-- PROBLEM REQUIREMENTS --
Find the line with "Coast, emotional reactions" in the entries below, then reproduce it and every line after it down to and including the line with "to run away from myself.", exactly.

═════ DATA SHOWN

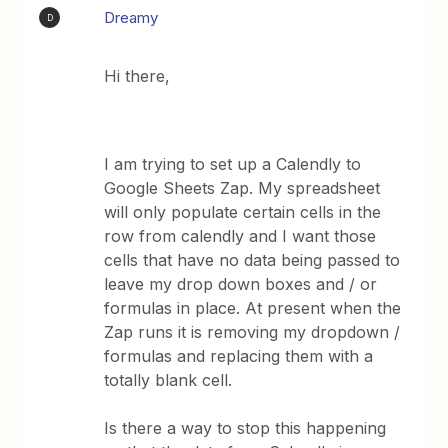
Dreamy
D
Hi there,
I am trying to set up a Calendly to
Google Sheets Zap. My spreadsheet
will only populate certain cells in the
row from calendly and I want those
cells that have no data being passed to
leave my drop down boxes and / or
formulas in place. At present when the
Zap runs it is removing my dropdown /
formulas and replacing them with a
totally blank cell.
Is there a way to stop this happening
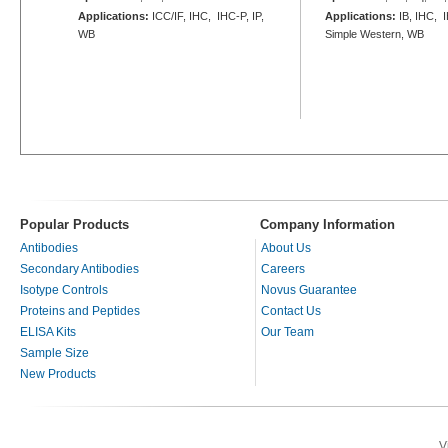
Applications:
ICC/IF, IHC, IHC-P, IP,
Applications:
IB, IHC, 
WB
Simple Western, WB
Popular Products
Company Information
Antibodies
About Us
Secondary Antibodies
Careers
Isotype Controls
Novus Guarantee
Proteins and Peptides
Contact Us
ELISA Kits
Our Team
Sample Size
New Products
V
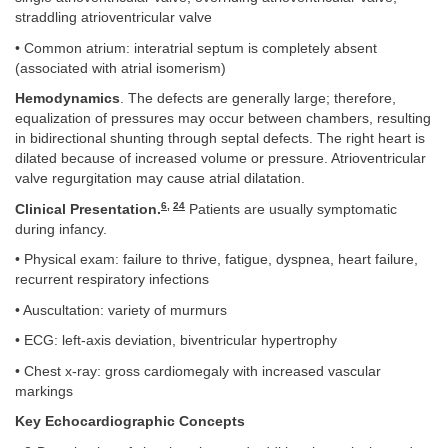
straddling atrioventricular valve
• Common atrium: interatrial septum is completely absent
(associated with atrial isomerism)
Hemodynamics
. The defects are generally large; therefore,
equalization of pressures may occur between chambers, resulting
in bidirectional shunting through septal defects. The right heart is
dilated because of increased volume or pressure. Atrioventricular
valve regurgitation may cause atrial dilatation.
6
,
24
Clinical Presentation.
Patients are usually symptomatic
during infancy.
• Physical exam: failure to thrive, fatigue, dyspnea, heart failure,
recurrent respiratory infections
• Auscultation: variety of murmurs
• ECG: left-axis deviation, biventricular hypertrophy
• Chest x-ray: gross cardiomegaly with increased vascular
markings
Key Echocardiographic Concepts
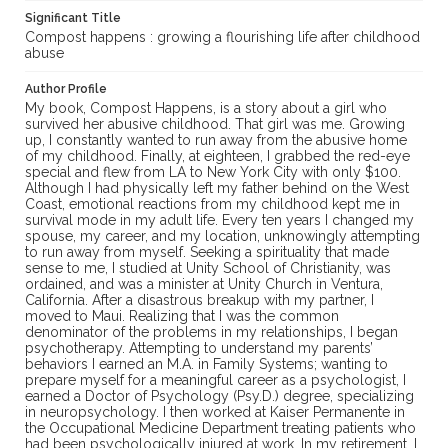
Significant Title
Compost happens : growing a flourishing life after childhood
abuse
Author Profile
My book, Compost Happens, is a story about a girl who
survived her abusive childhood. That girl was me. Growing
up, I constantly wanted to run away from the abusive home
of my childhood. Finally, at eighteen, I grabbed the red-eye
special and flew from LA to New York City with only $100.
Although I had physically left my father behind on the West
Coast, emotional reactions from my childhood kept me in
survival mode in my adult life. Every ten years I changed my
spouse, my career, and my location, unknowingly attempting
to run away from myself. Seeking a spirituality that made
sense to me, I studied at Unity School of Christianity, was
ordained, and was a minister at Unity Church in Ventura,
California. After a disastrous breakup with my partner, I
moved to Maui. Realizing that I was the common
denominator of the problems in my relationships, I began
psychotherapy. Attempting to understand my parents’
behaviors I earned an M.A. in Family Systems; wanting to
prepare myself for a meaningful career as a psychologist, I
earned a Doctor of Psychology (Psy.D.) degree, specializing
in neuropsychology. I then worked at Kaiser Permanente in
the Occupational Medicine Department treating patients who
had been psychologically injured at work. ​In my retirement, I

══════════

-- TASK OUTPUT --
Coast, emotional reactions from my childhood kept me in
survival mode in my adult life. Every ten years I changed my
spouse, my career, and my location, unknowingly attempting
to run away from myself. Seeking a spirituality that made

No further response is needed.